It turns out that the zombie virus that will wipe us out— the very one that every movie overstuffed with invasive CGI hordes has been warning us about over the past decade and a half— exists, among other places, right here on our computers. While the contagion does not transform us into mindless cannibals, it does rob us of our ability to effectively converse with people who do not share our worldview. Every two minutes, the disease enflames another reddit thread, befouls a Facebook post, makes an undergraduate seminar discussion a place for tears, and yes, ruins a dinner party. It seems social media riles up our emotions in a way that far outpaces our capacity to respectfully express ourselves.
This dark phenomenon has been given its most elegiac consideration to date in Beatriz at Dinner. The latest product of the longtime collaboration between writer Mike White and director Miguel Arteta— the pair previously teamed up on Chuck & Buck, The Good Girl and HBO’s late lamented Enlightened— Beatriz at Dinner is squarely focused on the humanity on either side of the chasm of our differences. And while one is portrayed as quite saintly while the other as just a whiff of sulphur from demonic, the film rises above being either a polemic or straight satire. This is thanks to the empathetic directorial impulses of Arteta as well as the deft and sometimes profound performances he elicits from a fine cast of actors. Chief among these are leads Salma Hayek and John Lithgow. Who would have guessed that these two screen veterans— and not, say, a pair of alien-born transforming cars— would provide this summer’s most compelling and dynamic head-to-head face off. That said, all of this hard work comes thisclose to becoming undone by an ending that strikes out not once but twice.
BEATRIZ AT DINNER ★★1/2 (2.5/4 stars) Directed by: Miguel Arteta Written by: Mike White Starring: Salma Hayek, John Lithgow, Connie Britton Running time: 83 mins. |
Before it bites like a lion, Beatriz at Dinner starts as a bunny— or rather, a seemingly innocent comedy of manners.
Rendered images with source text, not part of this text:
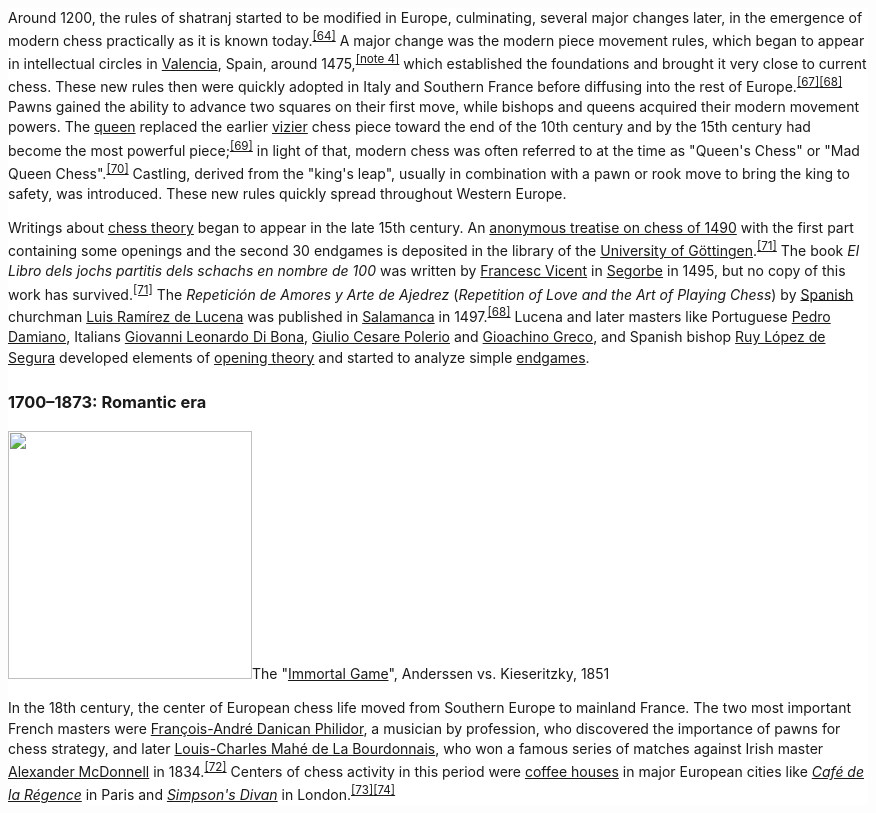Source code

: Around 1200, the rules of shatranj started to be modified in Europe, culminating, several major changes later, in the emergence of modern chess practically as it is known today.<sup><a href="https://en.wikipedia.org/wiki/Chess#cite_note-67">[64]</a></sup> A major change was the modern piece movement rules, which began to appear in intellectual circles in [Valencia](https://en.wikipedia.org/wiki/Valencia), Spain, around 1475,<sup><a href="https://en.wikipedia.org/wiki/Chess#cite_note-70">[note 4]</a></sup> which established the foundations and brought it very close to current chess. These new rules then were quickly adopted in Italy and Southern France before diffusing into the rest of Europe.<sup><a href="https://en.wikipedia.org/wiki/Chess#cite_note-71">[67]</a></sup><sup><a href="https://en.wikipedia.org/wiki/Chess#cite_note-nauiua-72">[68]</a></sup> Pawns gained the ability to advance two squares on their first move, while bishops and queens acquired their modern movement powers. The [queen](https://en.wikipedia.org/wiki/Queen_(chess)) replaced the earlier [vizier](https://en.wikipedia.org/wiki/Vizier#Influence_on_chess) chess piece toward the end of the 10th century and by the 15th century had become the most powerful piece;<sup><a href="https://en.wikipedia.org/wiki/Chess#cite_note-73">[69]</a></sup> in light of that, modern chess was often referred to at the time as "Queen's Chess" or "Mad Queen Chess".<sup><a href="https://en.wikipedia.org/wiki/Chess#cite_note-74">[70]</a></sup> Castling, derived from the "king's leap", usually in combination with a pawn or rook move to bring the king to safety, was introduced. These new rules quickly spread throughout Western Europe.

Writings about [chess theory](https://en.wikipedia.org/wiki/Chess_theory) began to appear in the late 15th century. An [anonymous treatise on chess of 1490](https://en.wikipedia.org/wiki/G%C3%B6ttingen_manuscript) with the first part containing some openings and the second 30 endgames is deposited in the library of the [University of Göttingen](https://en.wikipedia.org/wiki/University_of_G%C3%B6ttingen).<sup><a href="https://en.wikipedia.org/wiki/Chess#cite_note-:1-75">[71]</a></sup> The book *El Libro dels jochs partitis dels schachs en nombre de 100* was written by [Francesc Vicent](https://en.wikipedia.org/wiki/Francesc_Vicent) in [Segorbe](https://en.wikipedia.org/wiki/Segorbe) in 1495, but no copy of this work has survived.<sup><a href="https://en.wikipedia.org/wiki/Chess#cite_note-:1-75">[71]</a></sup> The *Repetición de Amores y Arte de Ajedrez* (*Repetition of Love and the Art of Playing Chess*) by [Spanish](https://en.wikipedia.org/wiki/Spanish_people) churchman [Luis Ramírez de Lucena](https://en.wikipedia.org/wiki/Luis_Ram%C3%ADrez_de_Lucena) was published in [Salamanca](https://en.wikipedia.org/wiki/Salamanca) in 1497.<sup><a href="https://en.wikipedia.org/wiki/Chess#cite_note-nauiua-72">[68]</a></sup> Lucena and later masters like Portuguese [Pedro Damiano](https://en.wikipedia.org/wiki/Pedro_Damiano), Italians [Giovanni Leonardo Di Bona](https://en.wikipedia.org/wiki/Giovanni_Leonardo_Di_Bona), [Giulio Cesare Polerio](https://en.wikipedia.org/wiki/Giulio_Cesare_Polerio) and [Gioachino Greco](https://en.wikipedia.org/wiki/Gioachino_Greco), and Spanish bishop [Ruy López de Segura](https://en.wikipedia.org/wiki/Ruy_L%C3%B3pez_de_Segura) developed elements of [opening theory](https://en.wikipedia.org/wiki/Chess#Opening) and started to analyze simple [endgames](https://en.wikipedia.org/wiki/Chess#Endgame).

### 1700–1873: Romantic era ###

[<img src="//upload.wikimedia.org/wikipedia/commons/c/cc/Immortal_game_animation.gif" height="248" width="244" />](https://en.wikipedia.org/wiki/File:Immortal_game_animation.gif)The "[Immortal Game](https://en.wikipedia.org/wiki/Immortal_Game)", Anderssen vs. Kieseritzky, 1851

In the 18th century, the center of European chess life moved from Southern Europe to mainland France. The two most important French masters were [François-André Danican Philidor](https://en.wikipedia.org/wiki/Fran%C3%A7ois-Andr%C3%A9_Danican_Philidor), a musician by profession, who discovered the importance of pawns for chess strategy, and later [Louis-Charles Mahé de La Bourdonnais](https://en.wikipedia.org/wiki/Louis-Charles_Mah%C3%A9_de_La_Bourdonnais), who won a famous series of matches against Irish master [Alexander McDonnell](https://en.wikipedia.org/wiki/Alexander_McDonnell_(chess_player)) in 1834.<sup><a href="https://en.wikipedia.org/wiki/Chess#cite_note-76">[72]</a></sup> Centers of chess activity in this period were [coffee houses](https://en.wikipedia.org/wiki/Coffee_house) in major European cities like *[Café de la Régence](https://en.wikipedia.org/wiki/Caf%C3%A9_de_la_R%C3%A9gence)* in Paris and *[Simpson's Divan](https://en.wikipedia.org/wiki/Simpson%27s-in-the-Strand)* in London.<sup><a href="https://en.wikipedia.org/wiki/Chess#cite_note-77">[73]</a></sup><sup><a href="https://en.wikipedia.org/wiki/Chess#cite_note-78">[74]</a></sup>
Beatriz is a Los Angeles-based Mexican immigrant whose spiritual affinity and natural empathy has lead to a career as a healer, a profession that allows her to combine traditional massage therapy with a holistic approach to health maintenance. After she is called to a Newport Beach mansion to do some bodywork for Kathy (Connie Britton), a limousine liberal whose daughter Beatriz helped though a bout of cancer, Beatriz’s beater of a car craps out and she is invited across class lines to her client’s swanky dinner party. The party, it turns out, is actually more of a celebration of the closing of an environmentally damaging real estate development deal and the guest of honor is Lithgow’s Doug Strutt, a man famous enough for furthering this sort “progress” that he is in the process of writing an autobiography cataloging his exploits. When Strutt meets Beatriz, he mistakes her for the help and orders a drink; when she meets him, she is confident she has just encountered pure evil. Halfway through the film, her fears are confirmed when he shares a cell phone snapshot of what can best be called a Trump Boys’ Special: a big game quarry shot and killed on African safari. That’s when the humor White had been sprinkling throughout and the tension Arteta had been building expertly explode and the film becomes something altogether more serious.
Both Beatriz and Strutt would be cartoons in the hands of other actors, but Hayek and Lithgow give a master class in building characters from the inside out. Hayek caries the pain of her patients in her wounded eyes; she approaches this strange world of capitalism devoid of conscience with curiosity, heartbreak, and finally an anger that cripples her ability to feel, much less spread, compassion. Lithgow simply makes Strutt make sense; he is a man who sees hunting as the ultimate act of patience and perseverance, and development as a way of bringing order to chaos. Jay Duplass and Chloë Sevigny are excellent as a young lawyer and his wife who try the blunt the truth of the dark journey ahead of them with booze and small talk, while Britton is horrifyingly accurate as the kind of person who embraces diversity so far as it doesn’t ruin dessert.
Then there is the matter of the ending. At a dinner table, one cannot block, unfriend or even ghost. We must carry the psychic weight of the transgressions against us, and Strutt’s malfeasances all but bury Beatriz; she must act out. She does so more than once and the choices she makes fundamentally betray the character Hayek had been so thoughtful in constructing. Moreover it leaves the audience with the impression that given multiple options, the filmmakers made no decision at all, or worst, a hollowly nihilistic one. It’s not quite enough to completely undercut what had been an engrossing and well crafted chamber play of a movie, but it does leave you with the profound sense that all of these characters, the angels and the devils, deserve better.